The country’s caretaker Interior Minister Sarfraz Bugti said the crackdown was not aimed at Afghans and would apply to all nationalities, though the vast majority of migrants in the country are Afghans. The campaign comes amid strained relations between Pakistan and neighboring, Taliban-led Afghanistan over what the Pakistani government says are attacks in Pakistan by Taliban-allied militants who go back and forth across the countries’ shared 2,611-kilometer (1,622-mile) border and who find shelter in Afghanistan.

Bugti said that any migrants in Pakistan illegally should go back to their countries voluntarily before the end of October to avoid mass arrest and forced deportation. He said the government planned to confiscate the property and assets of illegal migrants, and would set up a special phone line to offer rewards to members of the public who tip off authorities about such migrants.

“Anyone living in the country illegally must go back,” he said.

Although Pakistani police have routinely been arresting and deporting Afghans who have sneaked into the country without valid documents in recent years, this is the first time that the government has announced such a major crackdown on illegal immigration. It was unusual for such a major shift in immigration policy to come during a caretaker government, which is intended to tide the country over during interim periods between the end of a five-year National Assembly and elections.

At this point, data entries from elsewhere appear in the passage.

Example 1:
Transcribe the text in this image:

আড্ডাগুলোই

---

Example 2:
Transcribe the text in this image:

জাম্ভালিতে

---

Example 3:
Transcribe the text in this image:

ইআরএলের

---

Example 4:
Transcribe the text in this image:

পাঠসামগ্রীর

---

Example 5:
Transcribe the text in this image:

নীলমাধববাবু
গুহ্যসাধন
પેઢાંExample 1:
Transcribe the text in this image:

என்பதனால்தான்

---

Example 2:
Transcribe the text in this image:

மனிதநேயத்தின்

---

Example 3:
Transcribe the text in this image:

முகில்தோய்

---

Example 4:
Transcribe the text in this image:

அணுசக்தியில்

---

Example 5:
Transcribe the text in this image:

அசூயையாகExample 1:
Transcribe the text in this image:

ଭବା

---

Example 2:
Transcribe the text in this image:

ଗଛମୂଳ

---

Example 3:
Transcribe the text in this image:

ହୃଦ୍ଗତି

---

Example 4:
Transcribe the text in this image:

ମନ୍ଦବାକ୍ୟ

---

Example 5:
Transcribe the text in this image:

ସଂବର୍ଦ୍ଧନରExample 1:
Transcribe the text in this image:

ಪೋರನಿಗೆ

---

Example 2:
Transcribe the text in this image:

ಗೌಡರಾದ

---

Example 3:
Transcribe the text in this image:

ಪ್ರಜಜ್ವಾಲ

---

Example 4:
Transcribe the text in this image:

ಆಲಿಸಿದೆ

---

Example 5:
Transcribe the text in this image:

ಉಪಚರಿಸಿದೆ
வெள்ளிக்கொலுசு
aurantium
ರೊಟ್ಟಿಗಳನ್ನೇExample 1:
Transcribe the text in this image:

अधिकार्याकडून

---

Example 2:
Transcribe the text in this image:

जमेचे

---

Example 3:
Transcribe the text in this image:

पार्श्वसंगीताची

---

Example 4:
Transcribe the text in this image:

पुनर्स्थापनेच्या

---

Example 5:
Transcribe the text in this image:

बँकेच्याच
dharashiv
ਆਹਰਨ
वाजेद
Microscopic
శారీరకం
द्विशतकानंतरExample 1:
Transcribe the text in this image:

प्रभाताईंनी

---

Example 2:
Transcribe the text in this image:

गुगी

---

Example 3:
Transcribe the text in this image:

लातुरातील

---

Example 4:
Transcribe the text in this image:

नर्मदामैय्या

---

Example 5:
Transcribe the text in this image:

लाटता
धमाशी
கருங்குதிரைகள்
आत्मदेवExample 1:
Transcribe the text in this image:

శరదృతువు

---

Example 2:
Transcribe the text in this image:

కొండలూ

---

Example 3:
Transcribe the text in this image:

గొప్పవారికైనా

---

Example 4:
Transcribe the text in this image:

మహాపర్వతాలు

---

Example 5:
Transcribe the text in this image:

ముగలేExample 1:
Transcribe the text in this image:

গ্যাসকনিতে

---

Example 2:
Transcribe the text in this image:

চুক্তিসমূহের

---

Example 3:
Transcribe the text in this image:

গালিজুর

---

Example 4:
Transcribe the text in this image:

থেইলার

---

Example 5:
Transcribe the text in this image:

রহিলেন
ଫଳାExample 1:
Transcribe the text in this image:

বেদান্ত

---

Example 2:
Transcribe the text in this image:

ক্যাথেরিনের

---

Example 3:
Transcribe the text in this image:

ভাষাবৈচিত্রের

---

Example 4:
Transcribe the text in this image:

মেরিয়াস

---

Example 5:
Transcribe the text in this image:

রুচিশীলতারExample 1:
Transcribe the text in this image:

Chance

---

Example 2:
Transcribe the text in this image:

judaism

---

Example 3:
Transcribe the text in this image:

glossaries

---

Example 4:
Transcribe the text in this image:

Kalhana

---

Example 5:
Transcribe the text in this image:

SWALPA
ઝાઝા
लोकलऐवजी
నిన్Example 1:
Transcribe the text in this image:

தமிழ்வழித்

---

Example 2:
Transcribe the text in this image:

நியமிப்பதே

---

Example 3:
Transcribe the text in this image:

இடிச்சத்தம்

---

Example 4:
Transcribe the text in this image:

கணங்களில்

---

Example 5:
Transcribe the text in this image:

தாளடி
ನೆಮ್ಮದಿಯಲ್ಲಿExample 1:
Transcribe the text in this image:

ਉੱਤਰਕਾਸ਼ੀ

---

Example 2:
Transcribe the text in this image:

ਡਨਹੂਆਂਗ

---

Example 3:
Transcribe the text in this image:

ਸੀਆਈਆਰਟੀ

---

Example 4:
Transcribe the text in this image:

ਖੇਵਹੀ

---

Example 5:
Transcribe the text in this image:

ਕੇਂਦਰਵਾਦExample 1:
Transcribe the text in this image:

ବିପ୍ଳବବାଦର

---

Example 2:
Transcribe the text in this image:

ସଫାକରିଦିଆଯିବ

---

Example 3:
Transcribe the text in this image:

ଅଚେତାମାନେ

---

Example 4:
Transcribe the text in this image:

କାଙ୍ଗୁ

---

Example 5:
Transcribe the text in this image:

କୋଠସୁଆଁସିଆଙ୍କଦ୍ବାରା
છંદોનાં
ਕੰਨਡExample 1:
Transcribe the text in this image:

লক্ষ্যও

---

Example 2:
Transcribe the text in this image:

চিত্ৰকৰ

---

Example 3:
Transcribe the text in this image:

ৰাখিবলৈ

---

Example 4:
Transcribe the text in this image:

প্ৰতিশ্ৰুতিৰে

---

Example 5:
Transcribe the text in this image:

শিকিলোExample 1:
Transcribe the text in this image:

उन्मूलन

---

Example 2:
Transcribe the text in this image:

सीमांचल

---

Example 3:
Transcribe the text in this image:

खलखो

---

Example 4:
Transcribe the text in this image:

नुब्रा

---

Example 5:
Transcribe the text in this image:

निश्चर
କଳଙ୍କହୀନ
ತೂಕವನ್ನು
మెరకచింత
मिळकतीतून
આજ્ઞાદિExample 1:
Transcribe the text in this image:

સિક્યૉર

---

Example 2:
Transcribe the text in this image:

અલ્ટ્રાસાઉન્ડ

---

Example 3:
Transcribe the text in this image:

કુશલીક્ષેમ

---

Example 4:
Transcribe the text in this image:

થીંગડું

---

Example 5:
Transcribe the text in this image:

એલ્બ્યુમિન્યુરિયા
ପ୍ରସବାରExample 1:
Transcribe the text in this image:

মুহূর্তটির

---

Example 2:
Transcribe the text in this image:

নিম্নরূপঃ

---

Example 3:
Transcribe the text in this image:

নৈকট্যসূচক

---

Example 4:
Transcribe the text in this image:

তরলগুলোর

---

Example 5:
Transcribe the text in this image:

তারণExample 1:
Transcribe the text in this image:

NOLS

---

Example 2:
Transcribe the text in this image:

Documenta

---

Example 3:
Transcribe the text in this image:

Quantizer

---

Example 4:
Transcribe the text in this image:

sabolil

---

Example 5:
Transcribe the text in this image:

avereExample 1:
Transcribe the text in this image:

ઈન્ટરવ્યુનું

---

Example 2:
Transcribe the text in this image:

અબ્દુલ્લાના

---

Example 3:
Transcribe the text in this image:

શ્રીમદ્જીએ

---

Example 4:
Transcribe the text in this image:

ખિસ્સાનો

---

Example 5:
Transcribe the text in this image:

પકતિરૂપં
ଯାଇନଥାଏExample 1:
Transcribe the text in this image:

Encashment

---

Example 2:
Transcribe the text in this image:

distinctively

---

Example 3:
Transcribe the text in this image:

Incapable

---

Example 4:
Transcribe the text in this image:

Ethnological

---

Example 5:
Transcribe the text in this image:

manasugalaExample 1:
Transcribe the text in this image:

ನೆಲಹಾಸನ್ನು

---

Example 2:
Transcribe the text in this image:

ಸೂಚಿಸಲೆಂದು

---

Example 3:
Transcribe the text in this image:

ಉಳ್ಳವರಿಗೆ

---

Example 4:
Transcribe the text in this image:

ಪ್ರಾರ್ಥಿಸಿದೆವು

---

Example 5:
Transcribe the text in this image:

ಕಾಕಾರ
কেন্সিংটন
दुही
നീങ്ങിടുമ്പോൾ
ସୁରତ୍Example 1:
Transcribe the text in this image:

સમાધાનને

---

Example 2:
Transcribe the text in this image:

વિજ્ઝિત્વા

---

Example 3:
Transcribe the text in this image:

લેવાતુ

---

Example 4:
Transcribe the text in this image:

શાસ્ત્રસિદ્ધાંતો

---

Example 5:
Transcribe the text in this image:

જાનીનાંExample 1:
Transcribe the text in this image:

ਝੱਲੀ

Caretaker Prime Minister Anwaarul-Haq-Kakar took power in August and is supposed to rule until elections planned for the end of January. A government statement said the new migration policy was endorsed during a high-level meeting Tuesday among Pakistan’s political leadership and the country’s powerful military.

The decision has sparked mixed reactions among local Pakistanis and Afghan refugees. Some Pakistanis have applauded the move, saying it would reduce the burden on the economy and curb inflation. They also blamed the influx of Afghan migrants for the rise of heinous crimes in Pakistan.

“We welcome this decision by the government. These Afghans have been living here for decades without contributing anything to our society. They are involved in many criminal activities such as drug trafficking, kidnapping, robbery and terrorism. They are also taking away our jobs and resources. They should go back to their own country and leave us alone,” said Mohammad Aamir, a shopkeeper in Islamabad.

However, some Pakistanis have expressed sympathy for the plight of the Afghan refugees, who have fled decades of war and instability in their homeland. They said that Pakistan should not abandon its Muslim brothers and sisters in need, and that deporting them would create more humanitarian problems.

“These Afghans are our guests and our brothers in faith. They have suffered a lot in their country because of foreign intervention and civil war. They have nowhere else to go. We should not treat them like criminals and throw them out of our country. We should help them as much as we can, as Islam teaches us to be kind and generous to our neighbors,” said Fatima Shah, a teacher in Karachi.

The Afghan refugees themselves have expressed fear and uncertainty about their future. Many of them have been living in Pakistan for decades, and have no ties or prospects in Afghanistan. They said they had never felt the need to register with Pakistani authorities and now fear it is too late to do so. They also worried about their safety and security in Afghanistan, where violence and instability continue under the Taliban regime.

“We request the Pakistan government not to expel us in such a hasty way and allow us either to live here peacefully, or we should be given at least six months to one year time to go back,” said Fazal Sattar, a 57-year-old Afghan fruit seller in Peshawar. “We have no home or family in Afghanistan. We have built our lives here in Pakistan. Our children were born here and go to school here. How can we leave everything behind and start from scratch in a war-torn country?” he added.